Where a picture appears, leave it out; copy everything else in the records exactly.

=-=-=

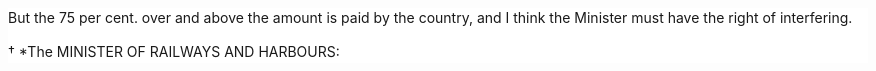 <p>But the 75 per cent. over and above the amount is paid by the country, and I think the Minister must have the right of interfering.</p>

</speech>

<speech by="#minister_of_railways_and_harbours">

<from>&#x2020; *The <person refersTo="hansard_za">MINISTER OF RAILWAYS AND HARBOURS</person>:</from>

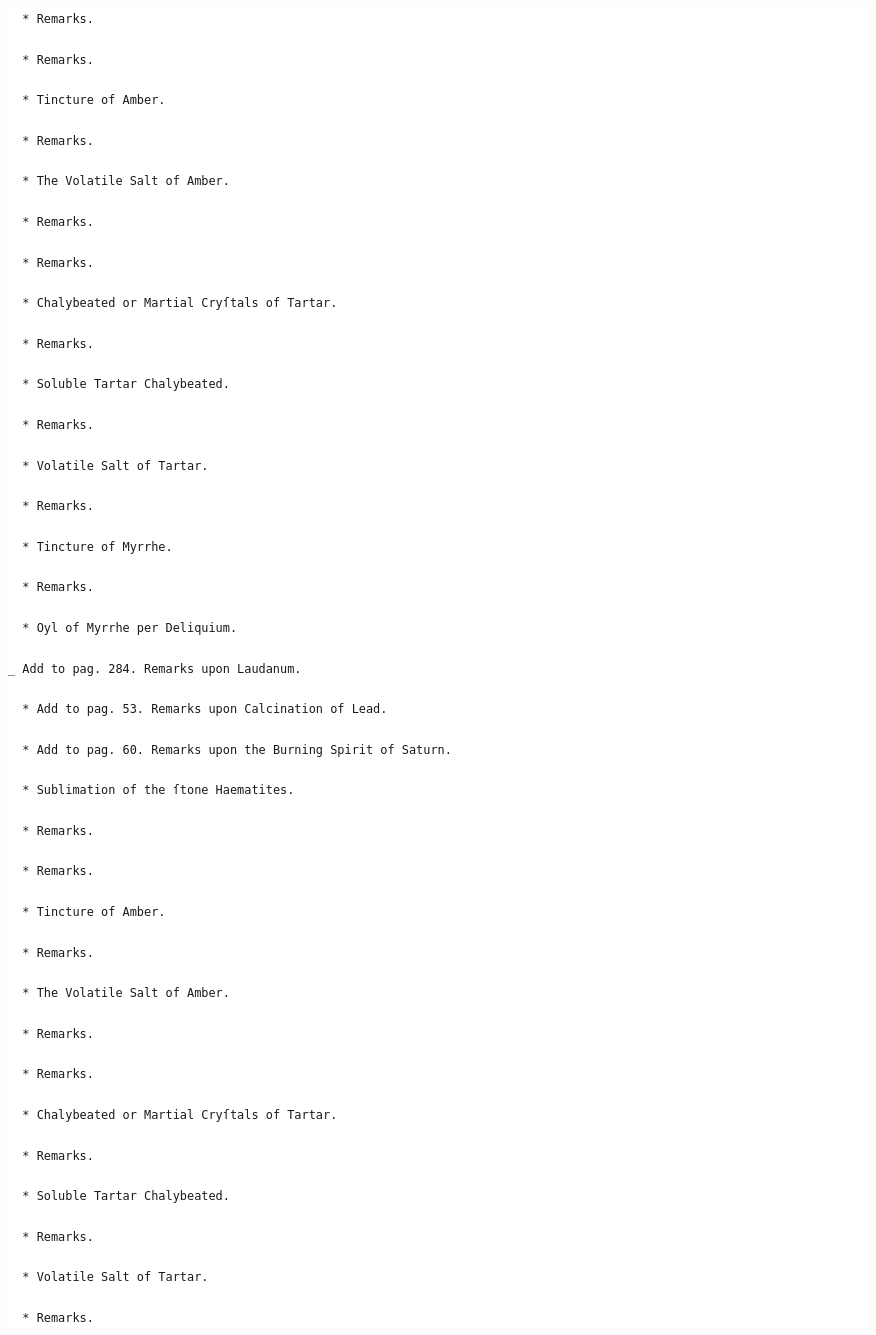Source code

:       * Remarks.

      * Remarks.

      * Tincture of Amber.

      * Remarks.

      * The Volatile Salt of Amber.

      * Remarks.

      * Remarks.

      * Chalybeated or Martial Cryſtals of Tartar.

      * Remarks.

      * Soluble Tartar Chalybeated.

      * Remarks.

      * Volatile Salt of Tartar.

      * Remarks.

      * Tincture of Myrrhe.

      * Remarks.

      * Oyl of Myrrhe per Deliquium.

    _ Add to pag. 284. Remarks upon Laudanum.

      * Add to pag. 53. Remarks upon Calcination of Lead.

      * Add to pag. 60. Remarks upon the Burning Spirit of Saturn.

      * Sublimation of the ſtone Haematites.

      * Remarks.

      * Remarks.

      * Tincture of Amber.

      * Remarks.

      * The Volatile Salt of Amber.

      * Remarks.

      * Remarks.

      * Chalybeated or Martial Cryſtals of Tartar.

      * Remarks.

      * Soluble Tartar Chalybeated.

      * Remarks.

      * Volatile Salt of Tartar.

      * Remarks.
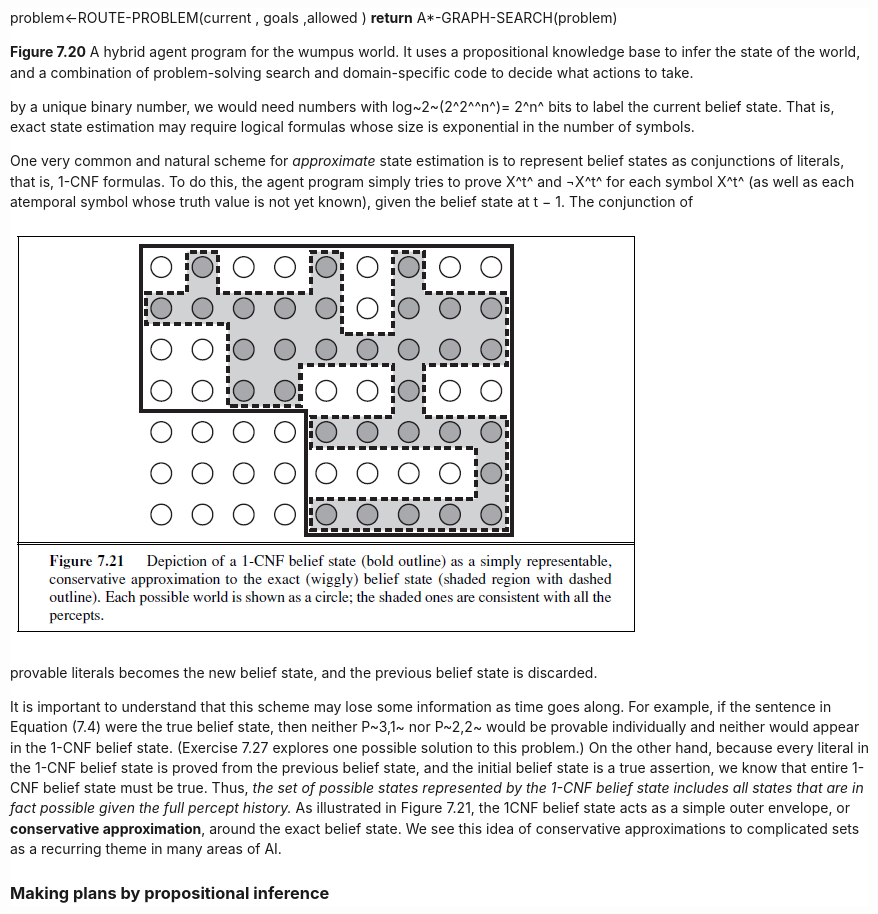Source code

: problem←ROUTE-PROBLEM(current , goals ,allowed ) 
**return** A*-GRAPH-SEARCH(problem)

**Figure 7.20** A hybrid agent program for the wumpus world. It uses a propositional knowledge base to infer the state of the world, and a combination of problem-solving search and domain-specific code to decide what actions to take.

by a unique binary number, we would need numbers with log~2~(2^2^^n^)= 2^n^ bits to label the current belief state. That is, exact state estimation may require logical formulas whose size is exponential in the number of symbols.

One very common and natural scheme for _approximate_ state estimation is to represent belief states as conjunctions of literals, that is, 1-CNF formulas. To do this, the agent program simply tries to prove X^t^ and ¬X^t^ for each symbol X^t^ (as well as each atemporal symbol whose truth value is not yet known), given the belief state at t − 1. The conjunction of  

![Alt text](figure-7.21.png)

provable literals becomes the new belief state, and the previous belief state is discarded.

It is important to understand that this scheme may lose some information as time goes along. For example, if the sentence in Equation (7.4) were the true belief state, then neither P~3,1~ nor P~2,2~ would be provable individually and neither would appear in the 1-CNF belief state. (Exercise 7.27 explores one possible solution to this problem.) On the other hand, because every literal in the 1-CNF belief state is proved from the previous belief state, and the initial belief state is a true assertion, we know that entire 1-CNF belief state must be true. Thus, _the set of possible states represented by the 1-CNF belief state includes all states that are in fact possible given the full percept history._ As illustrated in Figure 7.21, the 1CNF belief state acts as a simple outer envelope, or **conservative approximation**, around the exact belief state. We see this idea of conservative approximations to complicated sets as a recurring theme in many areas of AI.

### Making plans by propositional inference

=-=-=

▶ [Written answer]
 <p>But the 75 per cent. over and above the amount is paid by the country, and I think the Minister must have the right of interfering.</p>

</speech>

<speech by="#minister_of_railways_and_harbours">

<from>&#x2020; *The <person refersTo="hansard_za">MINISTER OF RAILWAYS AND HARBOURS</person>:</from>

Source code

:       * Remarks.

      * Remarks.

      * Tincture of Amber.

      * Remarks.

      * The Volatile Salt of Amber.

      * Remarks.

      * Remarks.

      * Chalybeated or Martial Cryſtals of Tartar.

      * Remarks.

      * Soluble Tartar Chalybeated.

      * Remarks.

      * Volatile Salt of Tartar.

      * Remarks.

      * Tincture of Myrrhe.

      * Remarks.

      * Oyl of Myrrhe per Deliquium.

    _ Add to pag. 284. Remarks upon Laudanum.

      * Add to pag. 53. Remarks upon Calcination of Lead.

      * Add to pag. 60. Remarks upon the Burning Spirit of Saturn.

      * Sublimation of the ſtone Haematites.

      * Remarks.

      * Remarks.

      * Tincture of Amber.

      * Remarks.

      * The Volatile Salt of Amber.

      * Remarks.

      * Remarks.

      * Chalybeated or Martial Cryſtals of Tartar.

      * Remarks.

      * Soluble Tartar Chalybeated.

      * Remarks.

      * Volatile Salt of Tartar.

      * Remarks.
Source code

: problem←ROUTE-PROBLEM(current , goals ,allowed ) 
**return** A*-GRAPH-SEARCH(problem)

**Figure 7.20** A hybrid agent program for the wumpus world. It uses a propositional knowledge base to infer the state of the world, and a combination of problem-solving search and domain-specific code to decide what actions to take.

by a unique binary number, we would need numbers with log~2~(2^2^^n^)= 2^n^ bits to label the current belief state. That is, exact state estimation may require logical formulas whose size is exponential in the number of symbols.

One very common and natural scheme for _approximate_ state estimation is to represent belief states as conjunctions of literals, that is, 1-CNF formulas. To do this, the agent program simply tries to prove X^t^ and ¬X^t^ for each symbol X^t^ (as well as each atemporal symbol whose truth value is not yet known), given the belief state at t − 1. The conjunction of  

![Alt text](figure-7.21.png)

provable literals becomes the new belief state, and the previous belief state is discarded.

It is important to understand that this scheme may lose some information as time goes along. For example, if the sentence in Equation (7.4) were the true belief state, then neither P~3,1~ nor P~2,2~ would be provable individually and neither would appear in the 1-CNF belief state. (Exercise 7.27 explores one possible solution to this problem.) On the other hand, because every literal in the 1-CNF belief state is proved from the previous belief state, and the initial belief state is a true assertion, we know that entire 1-CNF belief state must be true. Thus, _the set of possible states represented by the 1-CNF belief state includes all states that are in fact possible given the full percept history._ As illustrated in Figure 7.21, the 1CNF belief state acts as a simple outer envelope, or **conservative approximation**, around the exact belief state. We see this idea of conservative approximations to complicated sets as a recurring theme in many areas of AI.

### Making plans by propositional inference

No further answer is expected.